Der Landesvorstand der sächsischen LINKEN hat am 9. Januar in einem erneuten Beschluss seine Unterstützung eines Mitgliederentscheides zur Wahl des Parteivorsitzenden der LINKEN bestätigt. “Der Landesvorstand der LINKEN Sachsen unterstützt einen Mitgliederentscheid zur Wahl der Parteivorsitzenden. Wir halten es für richtig, wenn die Mitgliedschaft über diese prinzipielle Ausrichtung der Partei mitentscheidet und dem wählenden Bundesparteitag ein klares und starkes Votum mit auf den Weg gibt,” erklärt dazu der Vorsitzende der sächsischen LINKEN Rico Gebhardt. Die komplette Pressemitteilung.
Dazu schreibt die Sächsische Zeitung heute:
“Für die Ermöglichung dieses neuen, alten Führungsszenarios werden heute die ersten Weichen gestellt. Der geschäftsführende Parteivorstand wird über einen Antrag aus Mecklenburg-Vorpommern befinden, die neue Parteispitze per Mitgliederentscheid vorzubestimmen. Auch der sächsische Landesverband ist für dieses Verfahren.

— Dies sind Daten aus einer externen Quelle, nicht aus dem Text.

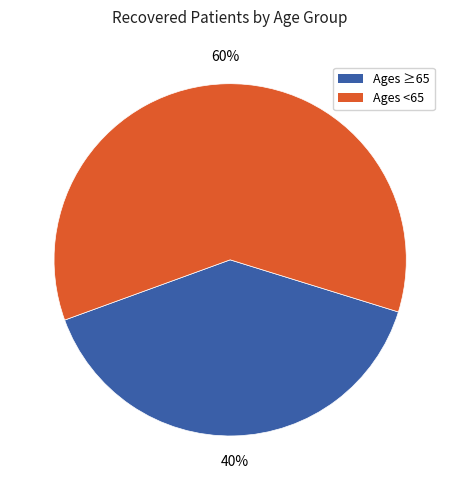

Combined, do Ages <65 and Ages ≥65 account for over 50%?

Yes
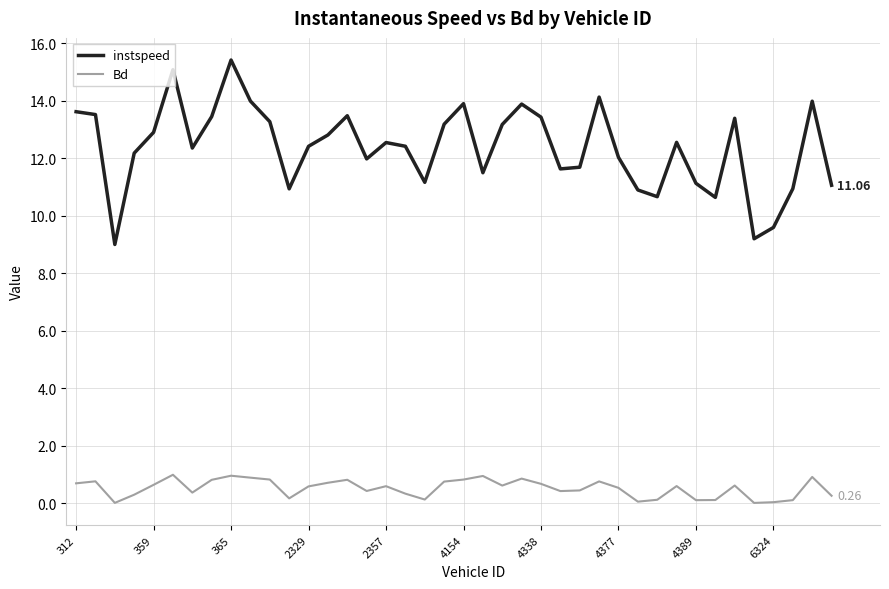

Which series has the widest spread of values?

instspeed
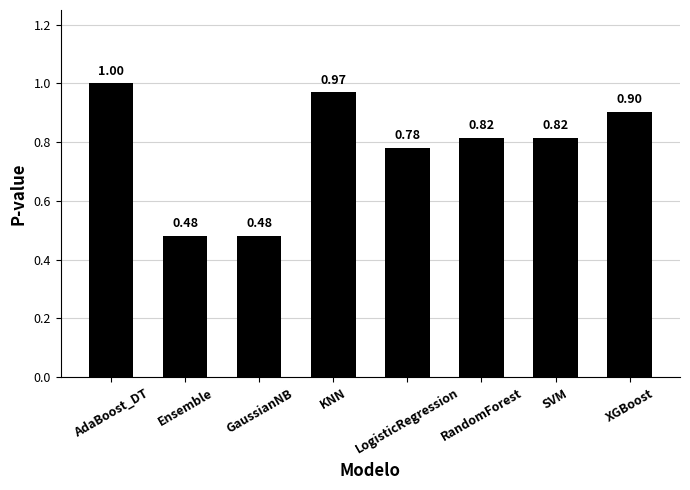

What is the difference between the values at RandomForest and GaussianNB?

0.3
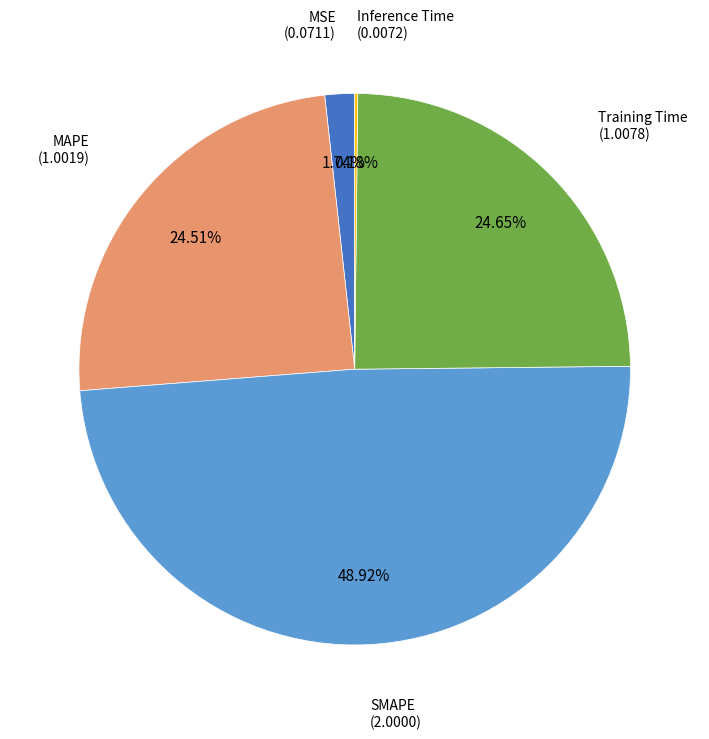

Does any single category account for the majority?

No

„Wir halten es für richtig, wenn die Mitgliedschaft über diese prinzipielle Ausrichtung der Partei mitentscheidet und dem wählenden Bundesparteitag ein klares und starkes Votum mit auf den Weg gibt“, sagte gestern Landeschef Rico Gebhardt dazu. Gebhardt sieht den Mitgliederentscheid als „das höchste demokratische Mittel, welches der Partei zur Verfügung steht.“ Trotzdem wird, wie es aussieht, darauf absichtsvoll verzichtet. Ursprünglich hatte Parteichef Klaus Ernst das Verfahren vorgeschlagen. Gysi fand die Idee super und viele andere auch.
Als allerdings Ende November der frühere Geschäftsführer Dietmar Bartsch seine Kandidatur bekannt gab, schlug die Stimmung um. Vermutlich weil der Ostdeutsche Bartsch bei einer Befragung der mehrheitlich ostdeutschen Linke-Mitglieder gute Chancen hätte, als Parteichef gewählt zu werden.”
Mehr unter http://www.sz-online.de/Nachrichten/Politik/Wer_uebernimmt_die_Fuehrung_der_Linken/articleid-2960964 - mittlerweile nur noch mit Anmeldung lesbar.
Hier das Gutachten zur Frage der rechtlichen Möglichkeiten eines Mitgliederentscheides über die Besetzung der Position der Parteivorsitzenden in der Partei DIE LINKE von Prof. Dr. Martin Morlok, das einen Mitgliederentscheides weder mit dem Parteiengesetz noch mit der Satzung der Linken vereinbar ansieht.
In der Freien Presse heißt es: ” Ungeachtet solcher Gutachten hält die sächsische Linke an ihrer Forderung nach einem Mitgliederentscheid fest. Es sei richtig, wenn die Mitglieder “über diese prinzipielle Ausrichtung der Partei” mitentscheiden zu lassen, sagte Parteichef Rico Gebhardt in Dresden. Die parteiinterne Abstimmung könne dem für die Wahl der Parteivorsitzenden zuständigen Bundesparteitag “ein klares und starkes Votum mit auf den Weg” geben.
Heute kommt der Geschäftsführende Parteivorstand zu einer Sondersitzung in Berlin zusammen, um zu entscheiden, ob es vor der Wahl eine Mitgliederbefragung geben soll. Neben Sachsen haben sich auch die Landesvorstände Mecklenburg-Vorpommerns und Schleswig-Holsteins dafür ausgesprochen.